Quando questionamos a eficiência do Estado em promover e defender a justiça social, referimos sua dimensão moderna e democrática, onde é responsabilidade de toda a sociedade compartilhar sua gestão, rotineiramente configurando um governo a cada nova eleição. Portanto, para solucionarmos a longa história da crise orçamentária do estado do Rio Grande do Sul, é preciso lembrar e verificar onde o foco das políticas públicas determinou desperdício ou inadequação, não restringindo esta análise apenas às despesas na área social e trabalhista, mas também avaliando os subsídios a segmentos econômicos que reduzem as receitas orçamentárias e não produzem o retorno social esperado.

Situando a Uergs neste cenário, hoje somos 160 técnicos e cerca de 230 docentes trabalhando em 24 unidades universitárias, com o apoio das comunidades municipais e uma parcela prevista de cerca 37 milhões no Orçamento Estadual 2008 (10% inferior ao previsto em 2007). Nestas condições, a Uergs propicia o acesso a 25 diferentes cursos de graduação para mais de mil acadêmicos. A crescente articulação da Universidade Estadual com as demandas regionais pode ser verificada na contribuição dos seus acadêmicos em estágios nas empresas privadas, ONGs e instituições públicas locais, bem como nas centenas de profissionais egressos absorvidos no mercado de trabalho. Simultaneamente, em apenas seis anos de vida, cerca de uma centena de projetos (85), desenvolvidos por diferentes grupos de pesquisa (8), geraram 56 artigos publicados em periódicos reconhecidos. Além disso, a existência de convênios com todos os principais ó rgãos e fundações do estado gaúcho comprova a envergadura e importância desta instituição nas políticas públicas do Rio Grande do Sul.

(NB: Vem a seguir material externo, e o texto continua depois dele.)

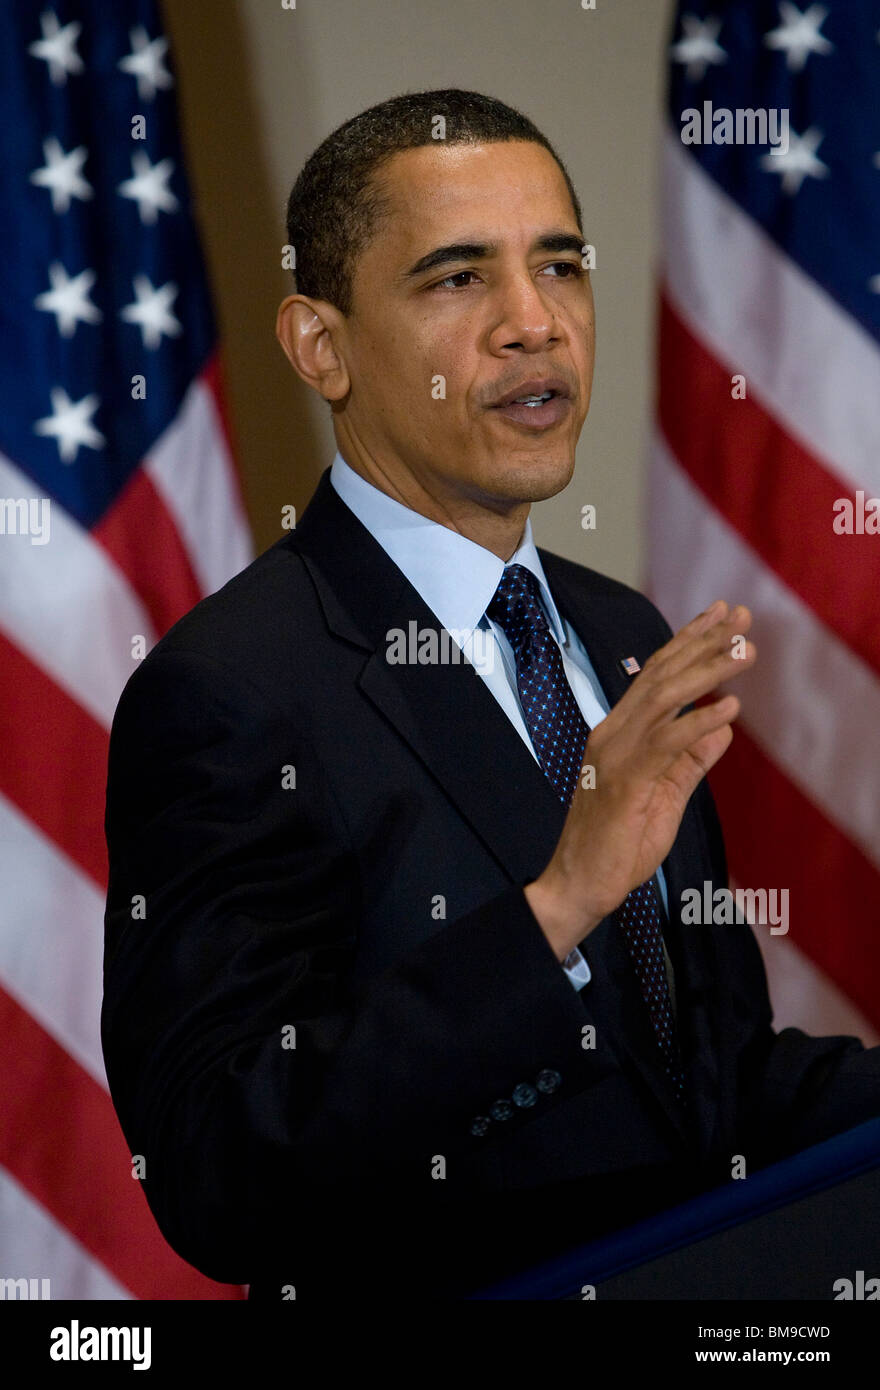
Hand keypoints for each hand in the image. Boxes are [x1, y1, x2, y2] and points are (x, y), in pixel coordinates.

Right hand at [525, 600, 755, 961]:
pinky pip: (667, 742)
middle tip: (741, 616)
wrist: (580, 884)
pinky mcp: (624, 779)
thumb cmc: (619, 845)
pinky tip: (731, 708)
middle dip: (704, 641)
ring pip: (665, 697)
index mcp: (620, 732)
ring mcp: (615, 753)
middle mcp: (614, 732)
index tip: (722, 616)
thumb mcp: (666, 795)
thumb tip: (722, 726)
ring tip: (746, 651)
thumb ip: (692, 760)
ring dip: (709, 670)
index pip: (657, 675)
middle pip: (662, 673)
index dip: (689, 642)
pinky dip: (700, 722)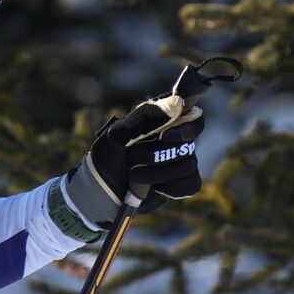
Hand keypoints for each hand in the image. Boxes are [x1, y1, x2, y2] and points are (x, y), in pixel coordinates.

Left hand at [48, 93, 204, 240]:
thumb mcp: (118, 134)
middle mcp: (176, 139)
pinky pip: (192, 184)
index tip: (165, 135)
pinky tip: (154, 188)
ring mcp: (181, 161)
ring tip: (134, 176)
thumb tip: (177, 103)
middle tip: (134, 156)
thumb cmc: (108, 156)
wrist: (100, 190)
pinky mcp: (181, 183)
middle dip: (159, 154)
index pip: (193, 115)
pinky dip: (173, 188)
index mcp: (164, 121)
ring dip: (159, 173)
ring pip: (188, 165)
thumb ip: (145, 118)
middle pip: (188, 143)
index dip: (186, 126)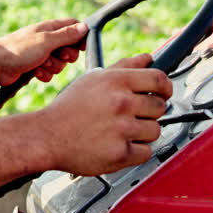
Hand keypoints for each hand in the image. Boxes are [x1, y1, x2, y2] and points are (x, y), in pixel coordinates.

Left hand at [0, 18, 88, 84]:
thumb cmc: (19, 50)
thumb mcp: (46, 41)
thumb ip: (66, 35)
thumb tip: (84, 27)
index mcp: (49, 28)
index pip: (73, 26)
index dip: (80, 36)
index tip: (82, 47)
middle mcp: (46, 39)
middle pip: (69, 47)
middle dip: (66, 56)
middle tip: (58, 56)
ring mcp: (40, 53)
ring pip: (60, 62)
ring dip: (53, 67)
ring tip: (41, 64)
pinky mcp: (35, 66)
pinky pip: (49, 72)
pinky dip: (44, 74)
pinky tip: (36, 73)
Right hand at [42, 53, 171, 175]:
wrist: (46, 137)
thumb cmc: (68, 108)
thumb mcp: (93, 79)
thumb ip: (124, 66)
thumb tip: (148, 58)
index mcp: (116, 81)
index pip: (159, 79)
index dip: (166, 87)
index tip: (164, 93)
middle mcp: (121, 103)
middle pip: (160, 107)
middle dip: (149, 112)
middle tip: (132, 115)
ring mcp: (122, 129)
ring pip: (154, 130)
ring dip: (143, 132)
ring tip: (121, 131)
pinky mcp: (120, 153)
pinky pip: (146, 152)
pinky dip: (136, 151)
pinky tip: (119, 144)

É importante que a cidadania gaúcha reflita sobre as tentativas divulgadas nos jornais da capital para reduzir ou eliminar este patrimônio da sociedade gaúcha que é a Uergs, única Universidade Estadual Pública com participação comunitária local. Onde estes recursos orçamentários estaduais podem ser aproveitados melhor do que na Universidade Estadual de todos os gaúchos? Haveria um paralelo na dimensão do retorno social à sociedade gaúcha que uma Universidade Estadual Pública, gratuita e de qualidade, capaz de integrar mais cidadãos nesta sociedade, com reflexos incomparáveis na seguridade e bem-estar de todos? Considerando os valores oficiais de mais de 3 bilhões de reais que vem há anos subsidiando alguns segmentos econômicos no estado, podemos arbitrariamente eliminar um patrimônio público que consome cerca de 1% daquela cifra? Ou será possível a transferência da função de Estado de gestor público da Uergs para entidades privadas ou do terceiro setor, como as organizações sociais de interesse público (OSCIPs), seguindo o exemplo dos serviços rodoviários hoje concedidos mediante pedágios? Menos ainda, simplesmente transferir a receita pública para o patrimônio privado utilizando os cidadãos desafortunados como transportadores de bolsas de estudo?

Nós, cidadãos gaúchos, que buscamos uma sociedade com mais desenvolvimento regional e inclusão social, trabalhamos, sabemos e acreditamos que a nossa recente Universidade Estadual do Rio Grande do Sul é um bom investimento público para alcançarmos estes objetivos.